There has already been at least one documented case of malware targeting custom Android ROMs, a trojan affected devices in the Chinese market.  With the popularity of the Galaxy Nexus, and the continued interest in Android customization community, this could become an attack vector that is more and more appealing to malware authors.  And the fact that majority of customized Android software is distributed without the usage of the Android Market, users do not have the additional means of protection that the Market provides, namely the “kill-switch” for apps that Google has flagged as malicious that were installed via the Android Market.

So how can end users protect themselves, while still participating in the Android customization community?  The most important thing that any technology user can do is to educate themselves about the software they install.  Security researcher Dan Rosenberg wrote an excellent blog post summarizing exactly how “rooting” works, which is a concept that many users want, but fewer truly understand.  Too often, users are tempted to just install the attachment that someone on a forum or blog says “works”, without question.  Also, users should avoid downloading and installing software from sources that are anonymous or unaccountable.  Instead, download from the primary source of the software developer, and validate the MD5 checksum of the file before installing it.  And often, many of the files shared on forums or anonymous upload sites are those provided directly Google or the phone manufacturers themselves.  Instead of downloading from the anonymous links, download these files from Google directly.
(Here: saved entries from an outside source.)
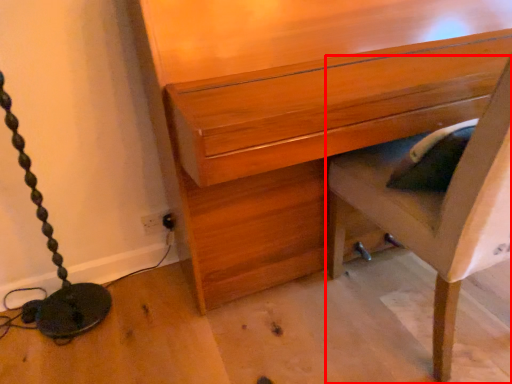
Question: Considering the relative positions of furniture (annotated by the red box) and chest of drawers in the image provided, where is furniture (annotated by the red box) located with respect to the staircase?

Choices:
 (A) right
 (B) left

Answer: (A)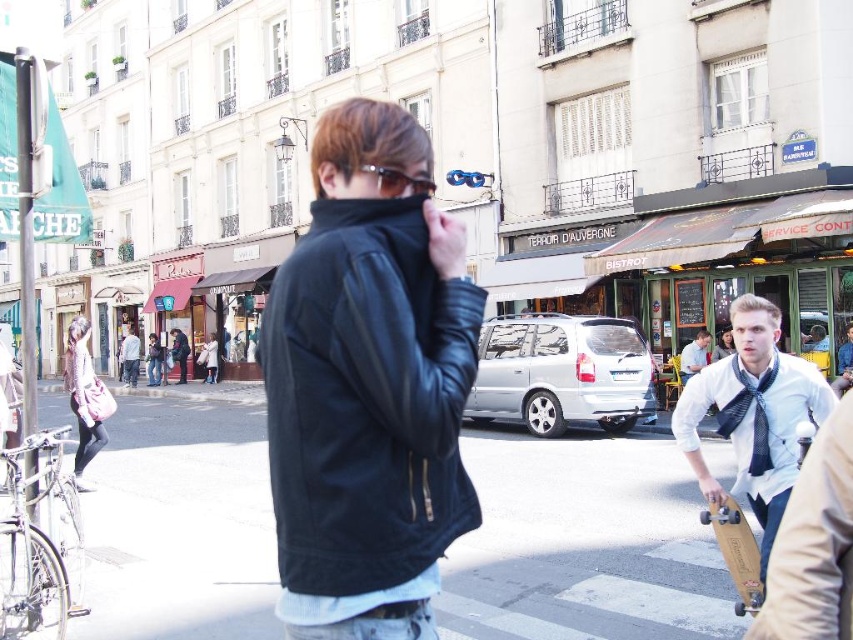
Can you confirm if wooden skateboard at lower right is smaller than light blue denim jacket at center?

Correct, wooden skateboard at lower right occupies less space than light blue denim jacket at center.

Between point (733, 573) and point (132, 349), which one is positioned in front?

Point (733, 573) is in front.

Is point (755, 572) positioned behind point (126, 330)?

No, (755, 572) is in front of (126, 330).

At what (x,y) coordinates should I click in order to perform the action: click on wooden skateboard at lower right. Please return your answer as a coordinate pair (x, y). Image resolution: width=853 pixels, height=640 pixels. Looking at the image, I should click on (735, 552).

Describe the element at coordinates (366, 400) in the screenshot. Image resolution: width=853 pixels, height=640 pixels. I see `black leather jacket at center` at that location.

Does black leather jacket at center appear on the left side of wooden skateboard at lower right?

Correct, you'll find black leather jacket at center to the left of wooden skateboard at lower right.

Is point (469, 502) farther from camera compared to point (740, 608)?

That is False.

The image size is (853, 640). In order to click on black leather jacket at center in this screenshot , I will do `click(366, 400)`.

Is the position of silver metallic van at center less distant than that of light blue denim jacket at center?

That is True.

Does silver metallic van at center have a lesser height compared to light blue denim jacket at center?

No.

This screenshot has width=853, height=640. What are the coordinates of `silver metallic van at center` in the screenshot? It's located at (561, 372).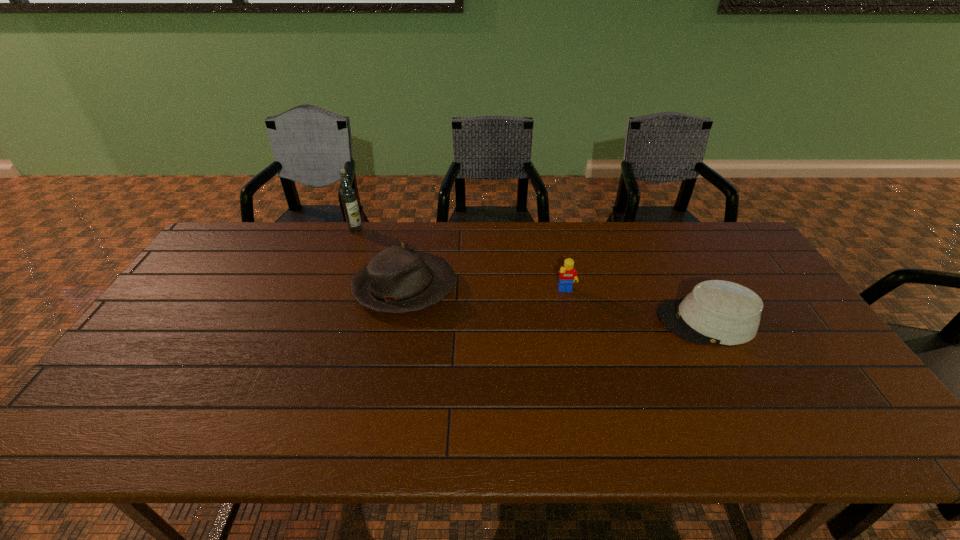
The width and height of the screenshot is (960, 540). Identify the location of vacant space located on the front-facing side of the shortest object. (x=559, y=321).

You are a GUI agent. You are given a task and a screenshot of the screen. Output one action in this format:
    pyautogui.click(x=<x>, y=<y>)
    Task: Click on the vacant region located 0.380m on the front-facing side of the shortest object
    The width and height of the screenshot is (960, 540).
    Given the screenshot: What is the action you would take?
    pyautogui.click(x=522, y=321)

This screenshot has width=960, height=540. Identify the location of blank space located on the front-facing side of the shortest object. (547, 321).

The width and height of the screenshot is (960, 540). I want to click on vodka positioned at the far edge, so click(348, 195).

Where is `hat that is at the far edge`? hat that is at the far edge is located at coordinates (396, 280).

At what (x,y) coordinates should I click in order to perform the action: click on object at the right edge. Please return your answer as a coordinate pair (x, y). Looking at the image, I should click on (719, 312).

Locate an element on the screen. The image size is (960, 540). free space at the far edge of the desktop is located at coordinates (396, 228).

The width and height of the screenshot is (960, 540). In the image, there is a desktop. What are the coordinates of `vacant space at the near edge` in the screenshot? It's located at (357, 443).

Image resolution: width=960 pixels, height=540 pixels. Identify the location of vacant space at the right edge of the desktop. (837, 380).

The height and width of the screenshot is (540, 960). In order to click on vacant area at the near left corner of the desktop in this screenshot , I will do `click(126, 438)`.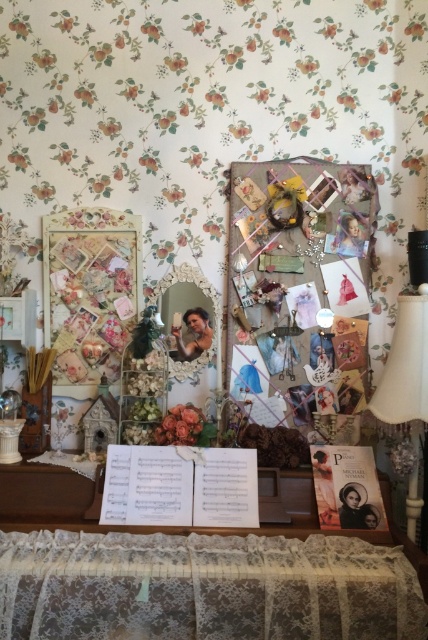
Question: Which is farther from the matte floral bouquet at center?

Choices:
 (A) floral paper collage at left
 (B) wooden table at center

Answer: (A)

Question: Which point is closer to the camera taking this photo?

Choices:
 (A) (329, 561)
 (B) (296, 483)
 (C) (401, 378)

Answer: (A)

Question: Estimate the real-world distances between objects in this image. Which object is closer to the floral paper collage at left?

Choices:
 (A) white fabric lampshade at right
 (B) gold ornate mirror at center
 (C) wooden table at center

Answer: (B)

Question: In this image, where is wooden table at center located relative to white fabric lampshade at right?

Choices:
 (A) above
 (B) below

Answer: (B)

Question: Observing the image, what is the correct spatial positioning of floral paper collage at left in reference to wooden table at center?

Choices:
 (A) below
 (B) above

Answer: (B)

Question: Does lace fabric tablecloth at lower center appear on the right side of matte floral bouquet at center?

Choices:
 (A) yes
 (B) no

Answer: (A)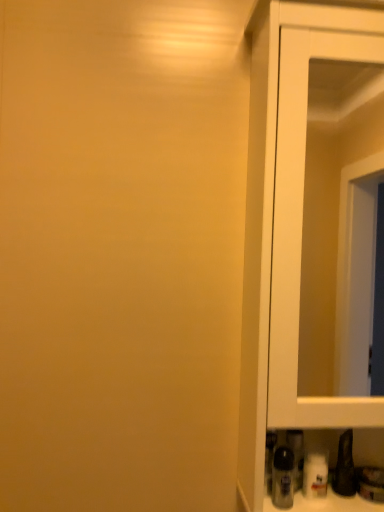
Describe the element at coordinates (269, 216) in the screenshot. Image resolution: width=384 pixels, height=512 pixels. I see `white glossy cupboard at right` at that location.

Find the location of a particular element. This screenshot has width=384, height=512. white glossy cupboard at right is located at coordinates (269, 216).

Describe the element at coordinates (283, 478) in the screenshot. I see `translucent plastic bottle at lower right` at that location.

Image resolution: width=384 pixels, height=512 pixels. Identify the location of translucent plastic bottle at lower right. (283, 478).

Locate an element on the screen. This screenshot has height=512, width=384. white glossy cupboard at right is located at coordinates (269, 216).

Does translucent plastic bottle at lower right appear on the right side of white glossy cupboard at right?

In fact, translucent plastic bottle at lower right is to the left of white glossy cupboard at right.

In the image, is translucent plastic bottle at lower right positioned in front of or behind white glossy cupboard at right?

Visually, translucent plastic bottle at lower right is located behind white glossy cupboard at right.

Is point (289, 469) less distant than point (248, 424)?

Yes, point (289, 469) is closer to viewer.

From the image's perspective, which object appears higher, translucent plastic bottle at lower right or white glossy cupboard at right?

white glossy cupboard at right appears higher in the image.

From a real-world perspective, which object stands above the other?

In real-world perspective, white glossy cupboard at right is above.

Is translucent plastic bottle at lower right thinner than white glossy cupboard at right?

Indeed, translucent plastic bottle at lower right has a lesser width compared to white glossy cupboard at right.

From their relative heights in the image, would you say translucent plastic bottle at lower right is taller or shorter than white glossy cupboard at right?

translucent plastic bottle at lower right is shorter than white glossy cupboard at right.

Does translucent plastic bottle at lower right have a larger size compared to white glossy cupboard at right?

No.

Looking at this image, would you say white glossy cupboard at right is part of translucent plastic bottle at lower right's contents?

That's incorrect, white glossy cupboard at right is not inside translucent plastic bottle at lower right.

Is translucent plastic bottle at lower right placed right next to white glossy cupboard at right?

No, translucent plastic bottle at lower right is not making contact with white glossy cupboard at right.

Is translucent plastic bottle at lower right aimed at white glossy cupboard at right?

Yes, translucent plastic bottle at lower right is turned towards white glossy cupboard at right.

Find the location of a particular element. This screenshot has width=384, height=512. bottle beneath the white glossy cupboard at right (from a real-world perspective) is located at coordinates (283, 478).

Does white glossy cupboard at right appear on the left side of translucent plastic bottle at lower right?

In fact, white glossy cupboard at right is to the right of translucent plastic bottle at lower right.

Relative to translucent plastic bottle at lower right, is white glossy cupboard at right in front or behind?

Visually, white glossy cupboard at right is located in front of translucent plastic bottle at lower right.

Considering the positions of point (267, 101) and point (292, 479), is point (267, 101) closer or farther from the camera than point (292, 479)?

Point (267, 101).

From the image's perspective, which is above, white glossy cupboard at right or translucent plastic bottle at lower right?

white glossy cupboard at right, from the image's perspective.

From a real-world perspective, is white glossy cupboard at right above or below translucent plastic bottle at lower right?

In terms of real-world spatial position, white glossy cupboard at right is above translucent plastic bottle at lower right.

Which object is thinner, white glossy cupboard at right or translucent plastic bottle at lower right?

Thinner between the two is translucent plastic bottle at lower right.

Considering the sizes of white glossy cupboard at right and translucent plastic bottle at lower right in the image, is white glossy cupboard at right taller or shorter than translucent plastic bottle at lower right?

Clearly, white glossy cupboard at right is taller compared to translucent plastic bottle at lower right.

Is white glossy cupboard at right bigger than translucent plastic bottle at lower right?

Correct, white glossy cupboard at right is larger in size than translucent plastic bottle at lower right.

Is white glossy cupboard at right located outside translucent plastic bottle at lower right?

Indeed, white glossy cupboard at right is completely outside translucent plastic bottle at lower right.

Are white glossy cupboard at right and translucent plastic bottle at lower right beside each other?

white glossy cupboard at right is not next to translucent plastic bottle at lower right, and they're not touching.

Is white glossy cupboard at right looking in the opposite direction of translucent plastic bottle at lower right?

Correct, white glossy cupboard at right is looking away from translucent plastic bottle at lower right.

How many degrees apart are the facing directions of white glossy cupboard at right and translucent plastic bottle at lower right?

They differ by 0.532 degrees in their facing directions.

Locate an element on the screen. cupboard above the translucent plastic bottle at lower right (from the image's perspective) is located at coordinates (269, 216).

Where is `cupboard on the right of translucent plastic bottle at lower right`? The image size is (384, 512). cupboard on the right of translucent plastic bottle at lower right is located at coordinates (269, 216).

Where is `bottle on the left of the white glossy cupboard at right`? The image size is (384, 512). bottle on the left of the white glossy cupboard at right is located at coordinates (283, 478).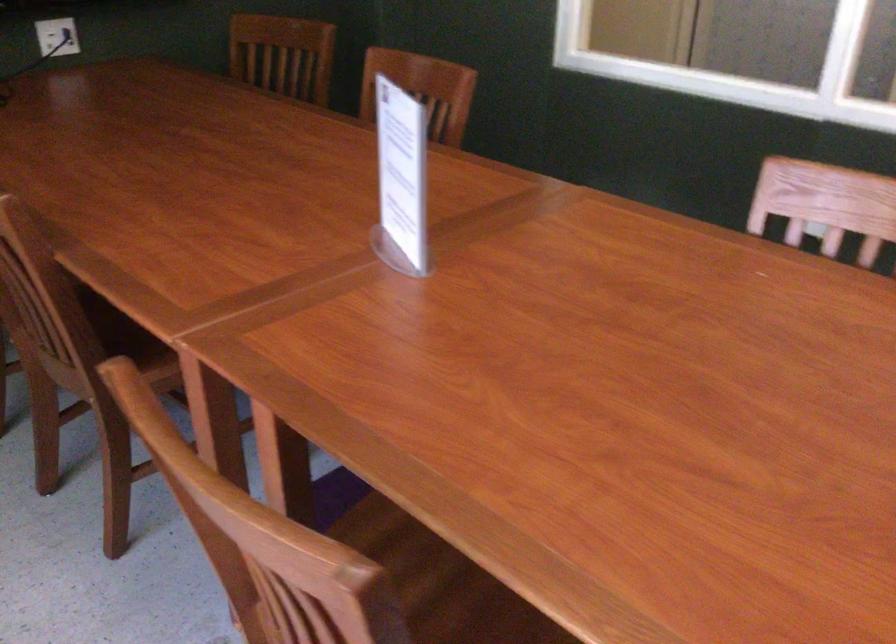
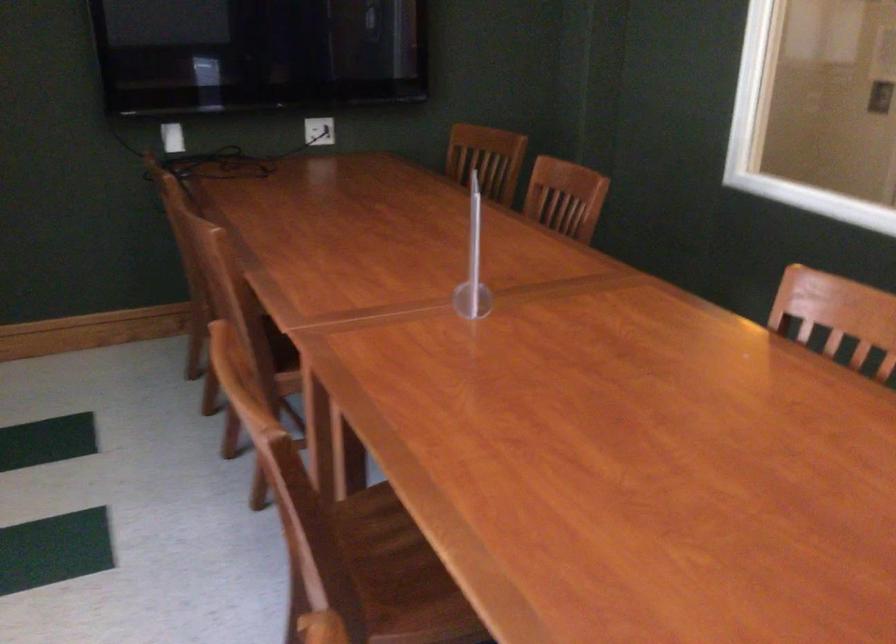
Question: How did the camera likely rotate?

Choices:
 (A) Left
 (B) Right
 (C) Up
 (D) Down

Answer: (A)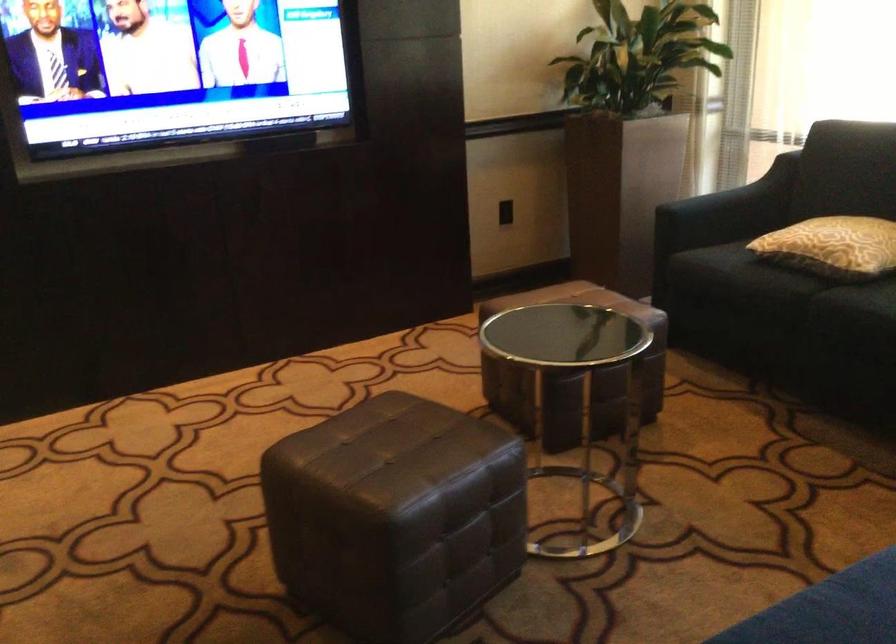
Where would you sit the sofa sitting surface? Please return your answer as a coordinate pair (x, y).

(767, 283)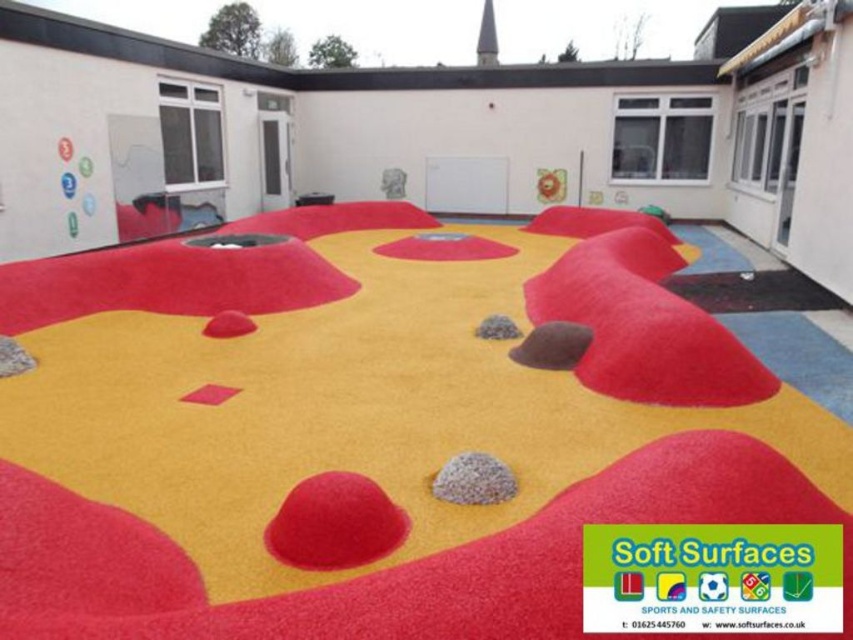
Question: Considering the relative positions of brown gravel at center and gray gravel at center in the image provided, where is brown gravel at center located with respect to gray gravel at center?

Choices:
 (A) below
 (B) above

Answer: (A)

Question: Which of the following is the farthest from the observer?

Choices:
 (A) (86, 435)
 (B) (556, 342)
 (C) (474, 326)
 (D) (477, 477)

Answer: (C)

Question: Can you confirm if yellow soft textured mat at center is thinner than gray gravel stone at center?

Choices:
 (A) no
 (B) yes

Answer: (A)

Question: Is the position of gray gravel stone at center more distant than that of brown gravel at center?

Choices:
 (A) no
 (B) yes

Answer: (A)

Question: Which of the following is the closest to the observer?

Choices:
 (A) (495, 470)
 (B) (64, 435)

Answer: (A)

Question: Estimate the real-world distances between objects in this image. Which object is farther from the gray gravel stone at center?

Choices:
 (A) gray gravel at center
 (B) yellow soft textured mat at center

Answer: (A)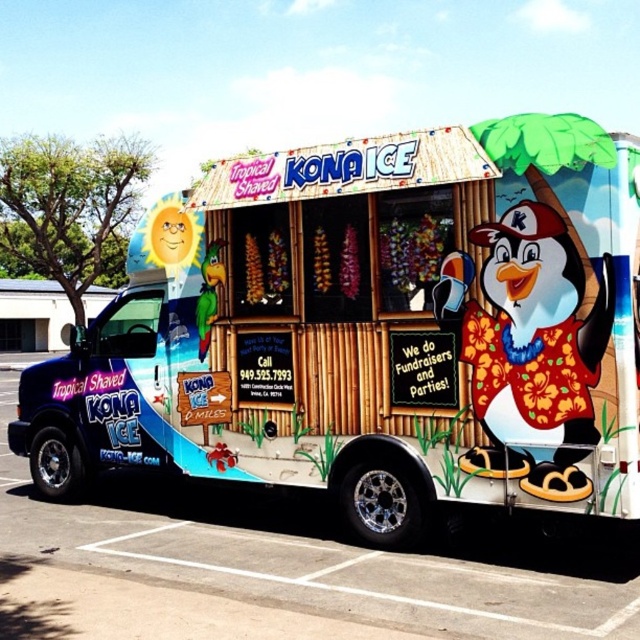
You are standing at the origin point of the coordinate system. The truck is at coordinates given in the description. Can you determine the direction of the matte blue truck at center from your current position?

The matte blue truck at center is located at coordinates approximately 0.519 on the x axis and 0.584 on the y axis. Since you are at the origin point, the truck is northeast of your current position.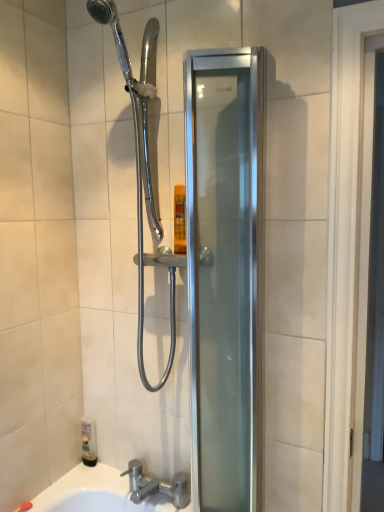
Locate an element on the screen. satin silver glass shower door at center is located at coordinates click(225, 275).

The image size is (384, 512). What do you see at coordinates (156, 485) in the screenshot?
I see `silver metallic faucet at lower center` at bounding box center [156, 485].

You are a GUI agent. You are given a task and a screenshot of the screen. Output one action in this format:
    pyautogui.click(x=<x>, y=<y>)
    Task: Click on the translucent plastic bottle at lower left
    The image size is (384, 512).
    Given the screenshot: What is the action you would take?
    pyautogui.click(x=88, y=441)

Based on the photo, measure the distance between translucent plastic bottle at lower left and camera.

The distance of translucent plastic bottle at lower left from camera is 1.64 meters.

I want to click on satin silver glass shower door at center, so click(x=225, y=275).

Considering the relative positions of satin silver glass shower door at center and silver metallic faucet at lower center in the image provided, is satin silver glass shower door at center to the left of silver metallic faucet at lower center from the viewer's perspective?

Incorrect, satin silver glass shower door at center is not on the left side of silver metallic faucet at lower center.

Is satin silver glass shower door at center situated inside silver metallic faucet at lower center or outside?

satin silver glass shower door at center is outside silver metallic faucet at lower center.

Which of these two, satin silver glass shower door at center or silver metallic faucet at lower center, is thinner?

satin silver glass shower door at center.

Considering the relative sizes of silver metallic faucet at lower center and translucent plastic bottle at lower left in the image provided, is silver metallic faucet at lower center bigger than translucent plastic bottle at lower left?

Yes.

Which of these two, silver metallic faucet at lower center or translucent plastic bottle at lower left, stands taller?

With more height is translucent plastic bottle at lower left.

Is silver metallic faucet at lower center in front of translucent plastic bottle at lower left?

Yes, the depth of silver metallic faucet at lower center is less than that of translucent plastic bottle at lower left.

Considering the relative positions of translucent plastic bottle at lower left and satin silver glass shower door at center in the image provided, is translucent plastic bottle at lower left to the left or to the right of satin silver glass shower door at center?

Based on their positions, translucent plastic bottle at lower left is located to the left of satin silver glass shower door at center.

Is satin silver glass shower door at center inside translucent plastic bottle at lower left?

Definitely not — satin silver glass shower door at center is not inside translucent plastic bottle at lower left.

Considering the relative positions of translucent plastic bottle at lower left and satin silver glass shower door at center in the image provided, is translucent plastic bottle at lower left behind satin silver glass shower door at center?

Yes, it is.

Is translucent plastic bottle at lower left facing away from satin silver glass shower door at center?

translucent plastic bottle at lower left is not turned away from satin silver glass shower door at center.

Does silver metallic faucet at lower center have a greater width compared to satin silver glass shower door at center?

Correct, the width of silver metallic faucet at lower center exceeds that of satin silver glass shower door at center.

Based on the photo, from a real-world perspective, does silver metallic faucet at lower center sit lower than satin silver glass shower door at center?

Yes, from a real-world perspective, silver metallic faucet at lower center is beneath satin silver glass shower door at center.

Between silver metallic faucet at lower center and satin silver glass shower door at center, which one is positioned behind?

silver metallic faucet at lower center is more distant.

Between point (179, 504) and point (232, 489), which one is positioned behind?

The point (179, 504) is farther from the camera.

Could translucent plastic bottle at lower left be considered to be inside satin silver glass shower door at center?

No, translucent plastic bottle at lower left is not inside satin silver glass shower door at center.

Is satin silver glass shower door at center turned away from translucent plastic bottle at lower left?

No, satin silver glass shower door at center is not facing away from translucent plastic bottle at lower left.

Is satin silver glass shower door at center positioned far away from translucent plastic bottle at lower left?

That's not correct — satin silver glass shower door at center is a little close to translucent plastic bottle at lower left.

Looking at this image, how distant is satin silver glass shower door at center from translucent plastic bottle at lower left?

33.13 inches.

Identify the location of toiletry that appears above the silver metallic faucet at lower center (from the image's perspective). (x=88, y=441).

Is translucent plastic bottle at lower left next to silver metallic faucet at lower center?

No, translucent plastic bottle at lower left is not in contact with silver metallic faucet at lower center.

Between translucent plastic bottle at lower left and silver metallic faucet at lower center, which one has smaller width?

With smaller width is translucent plastic bottle at lower left.

Considering the points (83, 455) and (132, 497), which point is behind, point (83, 455) or point (132, 497)?

The point (83, 455) is behind.

In the image, there is a silver metallic faucet at lower center. At what (x,y) coordinates should I click in order to perform the action: click on screen door above it (from the image's perspective). Please return your answer as a coordinate pair (x, y). Looking at the image, I should click on point(225,275).

Where is `tap on the right side of translucent plastic bottle at lower left`? tap on the right side of translucent plastic bottle at lower left is located at coordinates (156, 485).

Looking at the image, which one is located closer to silver metallic faucet at lower center, satin silver glass shower door at center or translucent plastic bottle at lower left?

translucent plastic bottle at lower left is positioned closer to the anchor silver metallic faucet at lower center.

When comparing their distances from translucent plastic bottle at lower left, does silver metallic faucet at lower center or satin silver glass shower door at center seem closer?

silver metallic faucet at lower center lies closer to translucent plastic bottle at lower left than the other object.

Looking at the image, which one is located further to satin silver glass shower door at center, silver metallic faucet at lower center or translucent plastic bottle at lower left?

The object further to satin silver glass shower door at center is translucent plastic bottle at lower left.

Which object lies further to the anchor point translucent plastic bottle at lower left, satin silver glass shower door at center or silver metallic faucet at lower center?

Based on the image, satin silver glass shower door at center appears to be further to translucent plastic bottle at lower left.

Looking at the image, which one is located closer to silver metallic faucet at lower center, translucent plastic bottle at lower left or satin silver glass shower door at center?

translucent plastic bottle at lower left is positioned closer to the anchor silver metallic faucet at lower center.

Based on their spatial positions, is translucent plastic bottle at lower left or silver metallic faucet at lower center closer to satin silver glass shower door at center?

The Android community is already beginning to tackle these problems.  The popular ROM manager ClockworkMod is attempting to become an authoritative source for aftermarket software.  They coordinate with the developers of custom software and allow users to install files directly from the developers’ Git repositories.  However, this is still reliant upon the goodwill and trustworthiness of the developers.  ClockworkMod does not perform any code review of the ROMs that they aggregate, and while they may be able to de-list one that has a security vulnerability, there is still not a way to automatically remove the software from installed devices.

Looking Forward

In the future, I hope that the popular Android blogs such as Droid-Life, and forums such as XDA-developers will begin linking to central, trusted software repositories, rather than the anonymous file sharing sites or forum post attachments that are currently commonly used.  In the long-term, I would not be surprised to see an even more formalized system be implemented by the Android community, similar to the Debian APT repositories, but there is still some time to go.  Until then, Android users interested in customizing their devices should try and stay educated about their technology, and be very skeptical of any software that they install.  While the mobile carriers have recently had some credibility issues with the CarrierIQ fiasco, they are for the most part held far more accountable than any custom ROM developer will ever be.  Given the sensitivity of the data stored on mobile devices, a user should think very closely about what they are willing to install onto it.  As for me, I have already unlocked the bootloader to my Nexus Galaxy, but will probably refrain from installing any custom third-party ROMs until I repurpose it as a research device, at least another year or two down the road.  But the draw of the enhanced features and controls that the custom ROMs provide will likely lead many users down that path.  The integrity of your data ultimately resides with you, so I hope that everyone carefully weighs their decision to install new firmware onto their most sensitive and personal piece of technology.  Be careful out there!